[Dataset records]
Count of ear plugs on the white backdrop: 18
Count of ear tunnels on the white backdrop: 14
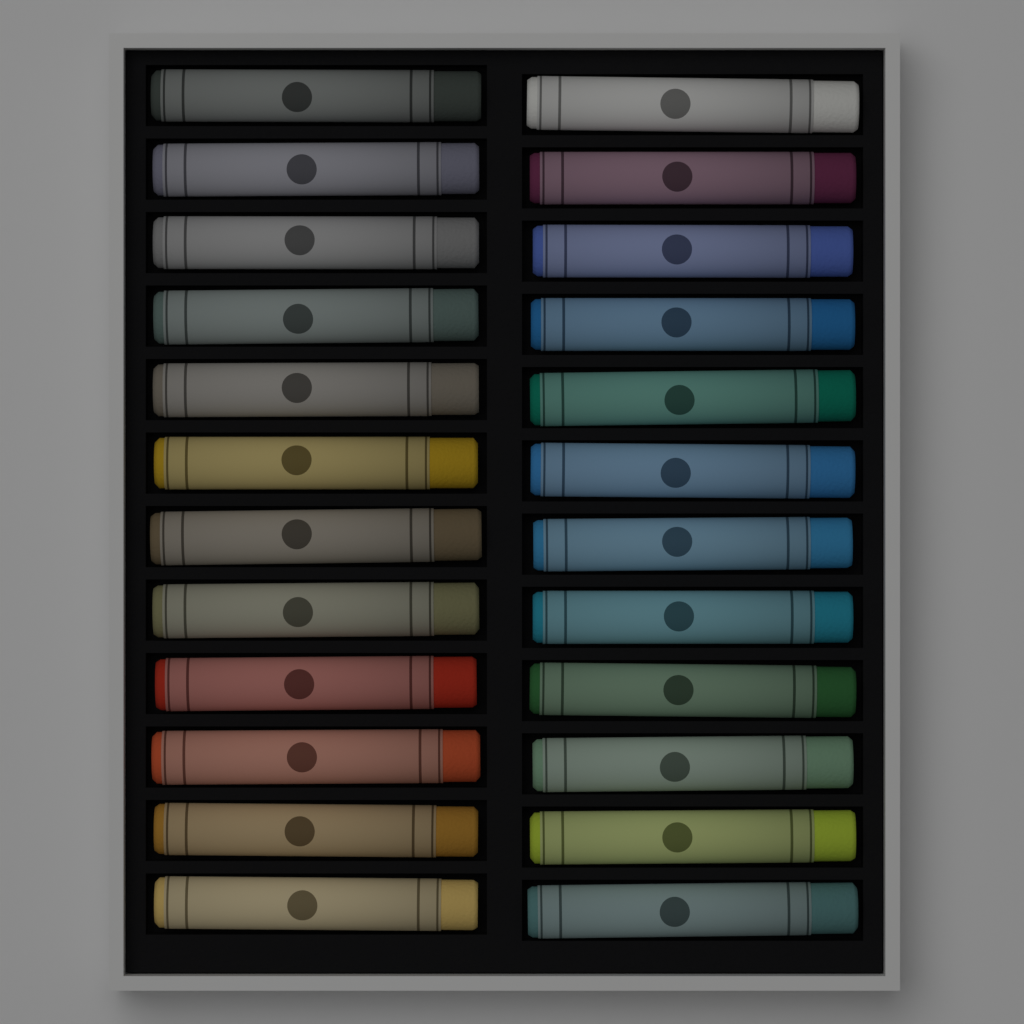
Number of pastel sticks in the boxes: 24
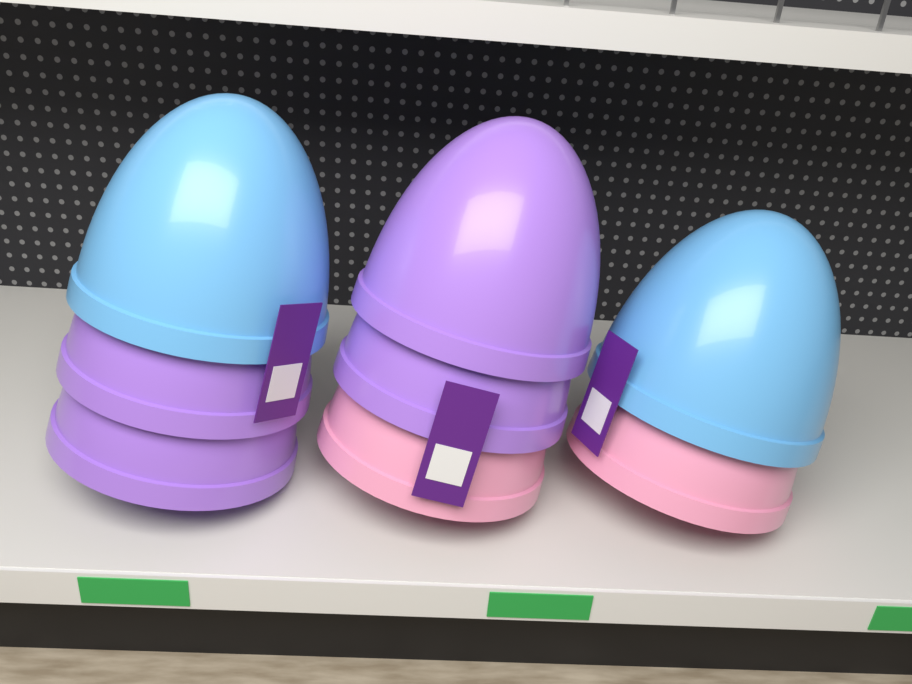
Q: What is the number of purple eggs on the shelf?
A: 4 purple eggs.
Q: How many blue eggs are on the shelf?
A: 2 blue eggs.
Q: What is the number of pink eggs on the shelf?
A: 2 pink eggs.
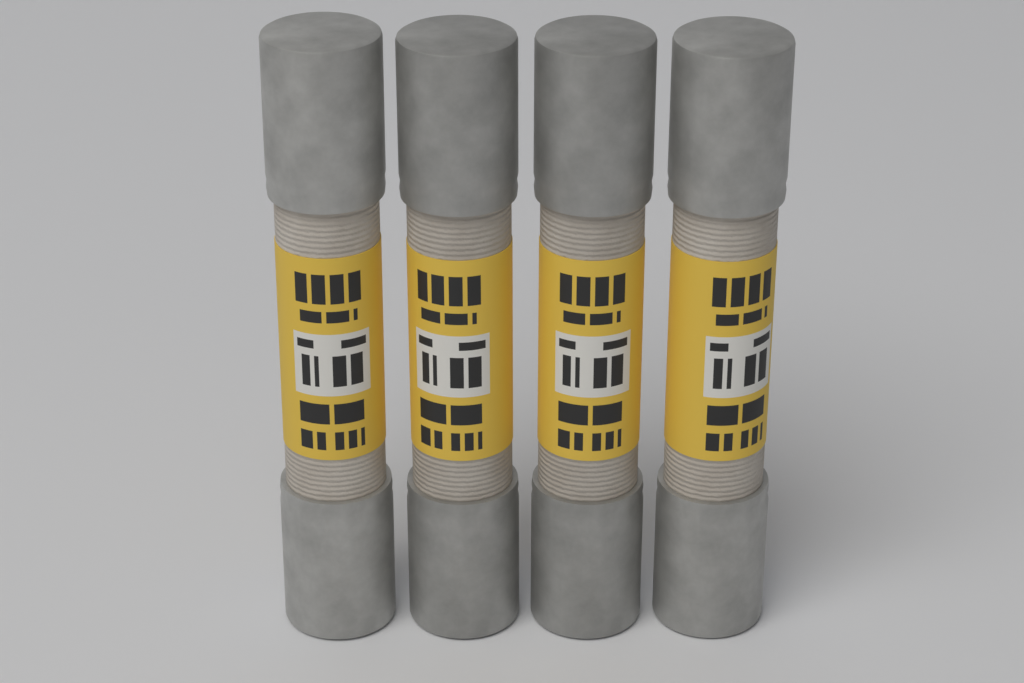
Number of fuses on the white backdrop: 4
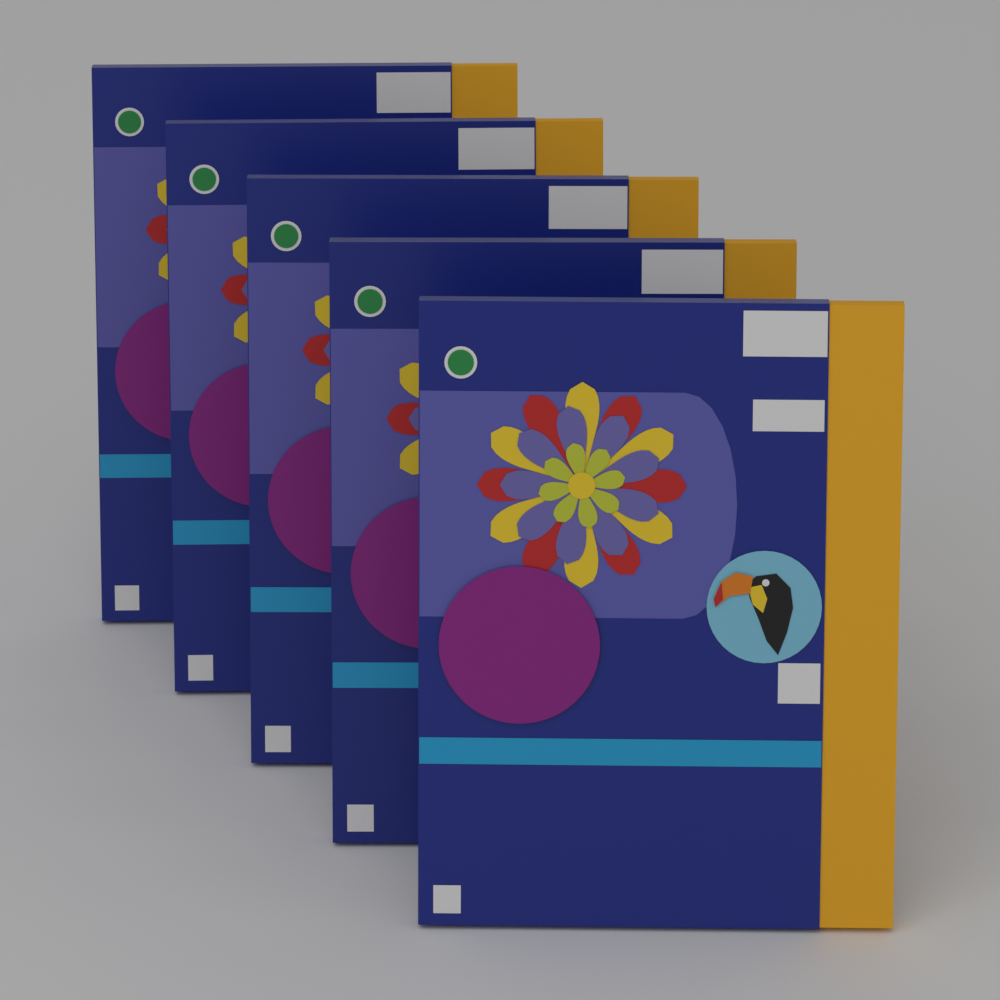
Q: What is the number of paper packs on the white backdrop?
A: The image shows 5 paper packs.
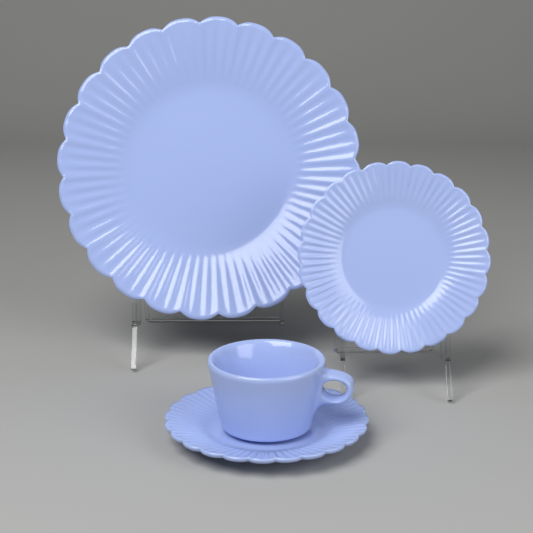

* [What is expected]: Please rename "white backdrop" to "white background" everywhere it appears in the entries above, with all else unchanged. Leave the pictures out of your answer.

* [Solution for this problem]:
Count of ear plugs on the white background: 18
Count of ear tunnels on the white background: 14
Number of pastel sticks in the boxes: 24
Q: What is the number of purple eggs on the shelf?
A: 4 purple eggs.
Q: How many blue eggs are on the shelf?
A: 2 blue eggs.
Q: What is the number of pink eggs on the shelf?
A: 2 pink eggs.
Number of fuses on the white background: 4
Q: What is the number of paper packs on the white background?
A: The image shows 5 paper packs.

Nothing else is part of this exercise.